11. Adam Brett Walker OF Arguably one of the hardest prospects in the Twins system to project future success for is Walker. For the second season in a row, he was a home run hitting machine, this time around with 31. The flip side to that is he struck out a ridiculous 195 times at Double-A. Walker's strikeout rates aren't good, and the competition is only going to get better as he moves up the ladder. If Walker can somehow figure out how to harness that power while still having some discipline in regards to the strike zone, he could transform himself into an impact player at the next level. Right now, he's a power hitter that's a long ways off from being a reliable contributor.
12. Alex Meyer RP Entering 2015, there was plenty of reason to argue Meyer had a legitimate claim to a rotation spot. After following up a 4.4 BB/9 rate in 2014, Meyer declined to 4.7 in 2015. His strikeouts were still there (9.8 K/9 in 2015), but his ERA ballooned to 4.79 at Triple-A Rochester despite making just eight starts. Minnesota probably hasn't completely moved on from Meyer as a starter, but he has the makings of a very solid reliever. If he can show a better hold on his command early in 2016, expecting him to be one of the twins best relievers is not out of the question.
13. J.T. Chargois RP Healthy again after missing multiple seasons, Chargois pitched in the Twins organization for the first time since 2012. Splitting time between Fort Myers and Chattanooga, Chargois made easy work of both levels.

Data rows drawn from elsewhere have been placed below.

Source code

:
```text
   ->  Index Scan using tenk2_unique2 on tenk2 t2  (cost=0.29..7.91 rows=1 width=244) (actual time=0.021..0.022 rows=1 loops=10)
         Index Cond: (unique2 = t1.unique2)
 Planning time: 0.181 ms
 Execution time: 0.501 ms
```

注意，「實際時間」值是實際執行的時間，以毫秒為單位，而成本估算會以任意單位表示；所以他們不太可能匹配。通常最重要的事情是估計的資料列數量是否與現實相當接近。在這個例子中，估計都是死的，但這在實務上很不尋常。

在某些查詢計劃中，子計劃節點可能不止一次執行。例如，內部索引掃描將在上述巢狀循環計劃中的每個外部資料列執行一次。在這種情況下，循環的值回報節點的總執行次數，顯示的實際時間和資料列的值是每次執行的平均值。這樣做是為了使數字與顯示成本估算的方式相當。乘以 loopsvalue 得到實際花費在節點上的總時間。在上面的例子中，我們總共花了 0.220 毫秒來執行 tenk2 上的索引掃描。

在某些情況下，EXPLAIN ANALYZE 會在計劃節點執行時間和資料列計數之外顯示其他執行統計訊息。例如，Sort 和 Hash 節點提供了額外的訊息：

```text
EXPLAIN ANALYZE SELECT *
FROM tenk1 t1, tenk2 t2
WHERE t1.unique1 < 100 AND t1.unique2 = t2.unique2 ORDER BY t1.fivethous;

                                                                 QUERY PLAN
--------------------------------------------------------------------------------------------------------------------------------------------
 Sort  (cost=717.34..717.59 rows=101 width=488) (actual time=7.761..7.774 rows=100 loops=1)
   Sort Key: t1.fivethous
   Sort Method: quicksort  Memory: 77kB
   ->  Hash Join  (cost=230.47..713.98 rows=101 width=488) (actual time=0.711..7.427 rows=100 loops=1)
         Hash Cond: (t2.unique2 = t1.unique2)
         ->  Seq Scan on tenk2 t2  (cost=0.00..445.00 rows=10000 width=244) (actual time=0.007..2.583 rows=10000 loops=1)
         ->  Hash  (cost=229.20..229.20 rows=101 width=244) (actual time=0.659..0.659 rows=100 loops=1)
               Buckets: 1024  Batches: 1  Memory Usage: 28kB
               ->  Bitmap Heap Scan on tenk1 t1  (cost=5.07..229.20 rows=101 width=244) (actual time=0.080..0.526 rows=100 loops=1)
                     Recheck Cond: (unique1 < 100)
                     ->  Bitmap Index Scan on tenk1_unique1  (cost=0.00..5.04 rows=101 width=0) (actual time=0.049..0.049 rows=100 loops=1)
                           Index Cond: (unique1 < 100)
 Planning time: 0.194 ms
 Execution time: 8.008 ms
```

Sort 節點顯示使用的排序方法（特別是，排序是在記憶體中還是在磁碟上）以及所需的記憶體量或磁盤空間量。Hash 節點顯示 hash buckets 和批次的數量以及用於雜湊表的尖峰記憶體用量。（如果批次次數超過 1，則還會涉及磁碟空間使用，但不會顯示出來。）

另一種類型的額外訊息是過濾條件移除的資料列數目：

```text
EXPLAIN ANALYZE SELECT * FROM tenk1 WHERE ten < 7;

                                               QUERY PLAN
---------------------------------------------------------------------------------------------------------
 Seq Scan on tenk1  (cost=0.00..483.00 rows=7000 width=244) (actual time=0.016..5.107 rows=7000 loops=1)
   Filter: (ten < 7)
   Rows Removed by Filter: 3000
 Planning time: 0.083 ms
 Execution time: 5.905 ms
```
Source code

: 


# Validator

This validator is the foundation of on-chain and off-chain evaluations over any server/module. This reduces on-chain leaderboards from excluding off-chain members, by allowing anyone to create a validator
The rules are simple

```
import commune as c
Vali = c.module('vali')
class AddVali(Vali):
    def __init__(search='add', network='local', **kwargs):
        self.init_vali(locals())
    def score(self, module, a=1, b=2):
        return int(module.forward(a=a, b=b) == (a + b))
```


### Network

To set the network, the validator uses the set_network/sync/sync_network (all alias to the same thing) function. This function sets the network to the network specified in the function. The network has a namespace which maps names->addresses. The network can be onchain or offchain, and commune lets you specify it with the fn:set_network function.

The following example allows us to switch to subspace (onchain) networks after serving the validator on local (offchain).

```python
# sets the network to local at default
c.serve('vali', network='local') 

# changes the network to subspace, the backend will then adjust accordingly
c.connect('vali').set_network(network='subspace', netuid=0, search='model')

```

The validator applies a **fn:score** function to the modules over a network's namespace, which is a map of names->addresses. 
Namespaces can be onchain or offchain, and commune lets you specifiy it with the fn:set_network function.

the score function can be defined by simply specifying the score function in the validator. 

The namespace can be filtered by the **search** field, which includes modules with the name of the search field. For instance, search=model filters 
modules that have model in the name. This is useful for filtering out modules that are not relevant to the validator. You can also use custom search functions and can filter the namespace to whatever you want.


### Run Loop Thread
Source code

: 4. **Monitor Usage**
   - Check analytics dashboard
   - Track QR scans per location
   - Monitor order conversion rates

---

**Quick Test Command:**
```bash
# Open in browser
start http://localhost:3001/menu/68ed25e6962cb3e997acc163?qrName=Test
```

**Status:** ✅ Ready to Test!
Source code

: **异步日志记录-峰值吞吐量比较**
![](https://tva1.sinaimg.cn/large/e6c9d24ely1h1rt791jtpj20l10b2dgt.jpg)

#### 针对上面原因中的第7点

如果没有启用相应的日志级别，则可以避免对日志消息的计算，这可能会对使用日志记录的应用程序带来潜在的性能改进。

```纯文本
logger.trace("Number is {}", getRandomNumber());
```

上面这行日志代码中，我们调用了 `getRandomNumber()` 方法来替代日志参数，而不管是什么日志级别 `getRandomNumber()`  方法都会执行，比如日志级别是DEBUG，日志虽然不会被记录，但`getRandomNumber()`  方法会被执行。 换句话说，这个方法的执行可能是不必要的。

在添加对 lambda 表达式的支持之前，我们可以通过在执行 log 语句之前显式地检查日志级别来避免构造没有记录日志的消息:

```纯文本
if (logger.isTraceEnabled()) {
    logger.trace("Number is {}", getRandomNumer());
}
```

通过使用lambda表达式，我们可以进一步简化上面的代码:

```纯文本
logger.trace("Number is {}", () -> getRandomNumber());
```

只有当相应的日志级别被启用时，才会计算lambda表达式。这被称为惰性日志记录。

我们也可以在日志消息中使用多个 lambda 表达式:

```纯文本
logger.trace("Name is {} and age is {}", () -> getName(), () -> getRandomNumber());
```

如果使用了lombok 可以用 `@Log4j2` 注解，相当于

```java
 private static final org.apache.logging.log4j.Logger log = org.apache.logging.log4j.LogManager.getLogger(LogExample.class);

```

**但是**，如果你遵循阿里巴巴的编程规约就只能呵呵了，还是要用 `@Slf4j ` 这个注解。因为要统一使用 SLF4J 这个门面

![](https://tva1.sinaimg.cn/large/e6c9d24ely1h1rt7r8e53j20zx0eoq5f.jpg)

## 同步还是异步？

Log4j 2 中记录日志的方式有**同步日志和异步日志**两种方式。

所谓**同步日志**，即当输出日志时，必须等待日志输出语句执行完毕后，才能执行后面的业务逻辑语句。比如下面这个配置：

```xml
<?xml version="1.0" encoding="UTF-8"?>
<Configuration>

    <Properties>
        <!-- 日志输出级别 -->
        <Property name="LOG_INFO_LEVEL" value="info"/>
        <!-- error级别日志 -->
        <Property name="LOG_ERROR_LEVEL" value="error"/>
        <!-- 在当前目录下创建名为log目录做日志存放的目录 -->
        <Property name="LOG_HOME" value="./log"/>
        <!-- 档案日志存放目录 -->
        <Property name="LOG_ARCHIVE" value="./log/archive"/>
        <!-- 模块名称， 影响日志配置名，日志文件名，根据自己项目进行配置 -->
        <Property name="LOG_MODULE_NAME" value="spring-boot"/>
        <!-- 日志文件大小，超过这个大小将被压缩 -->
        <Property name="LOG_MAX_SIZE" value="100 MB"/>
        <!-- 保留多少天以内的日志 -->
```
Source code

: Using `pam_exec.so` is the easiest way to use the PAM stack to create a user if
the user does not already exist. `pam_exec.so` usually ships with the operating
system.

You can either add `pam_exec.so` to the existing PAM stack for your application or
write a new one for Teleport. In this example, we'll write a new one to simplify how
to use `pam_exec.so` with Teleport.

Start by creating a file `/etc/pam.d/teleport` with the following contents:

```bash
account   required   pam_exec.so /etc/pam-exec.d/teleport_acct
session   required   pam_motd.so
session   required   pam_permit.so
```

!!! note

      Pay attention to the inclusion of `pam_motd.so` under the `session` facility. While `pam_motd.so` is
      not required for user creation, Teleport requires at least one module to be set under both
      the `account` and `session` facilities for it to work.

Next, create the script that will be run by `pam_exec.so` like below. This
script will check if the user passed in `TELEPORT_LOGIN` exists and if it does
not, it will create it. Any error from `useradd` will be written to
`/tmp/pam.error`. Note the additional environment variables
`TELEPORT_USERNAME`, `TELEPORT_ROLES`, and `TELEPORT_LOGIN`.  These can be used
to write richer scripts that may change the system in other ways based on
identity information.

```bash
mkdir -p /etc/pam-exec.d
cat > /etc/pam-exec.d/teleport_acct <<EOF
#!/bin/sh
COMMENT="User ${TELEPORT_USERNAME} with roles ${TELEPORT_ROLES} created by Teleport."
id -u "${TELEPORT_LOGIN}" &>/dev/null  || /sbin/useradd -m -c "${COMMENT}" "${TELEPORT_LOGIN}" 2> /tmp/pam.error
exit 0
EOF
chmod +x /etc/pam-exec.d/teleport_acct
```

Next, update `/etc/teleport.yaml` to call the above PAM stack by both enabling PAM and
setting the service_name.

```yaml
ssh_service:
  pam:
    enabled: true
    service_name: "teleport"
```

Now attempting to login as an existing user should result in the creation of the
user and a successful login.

He owned a 9.9 K/9 rate on the season and compiled a 2.62 ERA. Although he doesn't throw quite as hard as Burdi, he's plenty capable of blowing the ball by hitters. Very close to major league ready, Chargois is another name that should be an internal options for a needy big league bullpen.
14. Lewis Thorpe SP Thorpe did not pitch in 2015 after undergoing Tommy John surgery. The 20 year-old Australian reached Cedar Rapids at the age of 18 before going under the knife a season ago. He's going to be eased back in, but pitching in Iowa at some point during the 2016 season should be the expectation. His 2.96 career ERA combined with an 11.2 K/9 career number suggests he still should remain a very exciting prospect.
15. Jake Reed RP In a system seemingly filled with pitching prospects, it's Reed who rounds out the Burdi/Chargois group. All three profile as impact bullpen arms, and Reed fits a similar mold to the aforementioned two. His strikeout rates are lower over his career (8.5 K/9), but he's also walked just 2.5 per nine in his two minor league seasons. Reed struggled and was demoted from Double-A Chattanooga in 2015, but it's not indicative of what is to come. His Arizona Fall League performance was dominant (10.2 IP 1.60 ERA 8.4 K/9) and he has a chance to get to the big leagues this summer.
Minnesota has a good grouping of both hitters and pitchers among their top prospects. With a major league roster looking for talent to push the overall ceiling, the graduation of internal prospects should help to accomplish just that. The Twins continue to have one of the deepest farm systems as 2016 begins, and it should benefit them in the seasons ahead. should benefit them in the seasons ahead.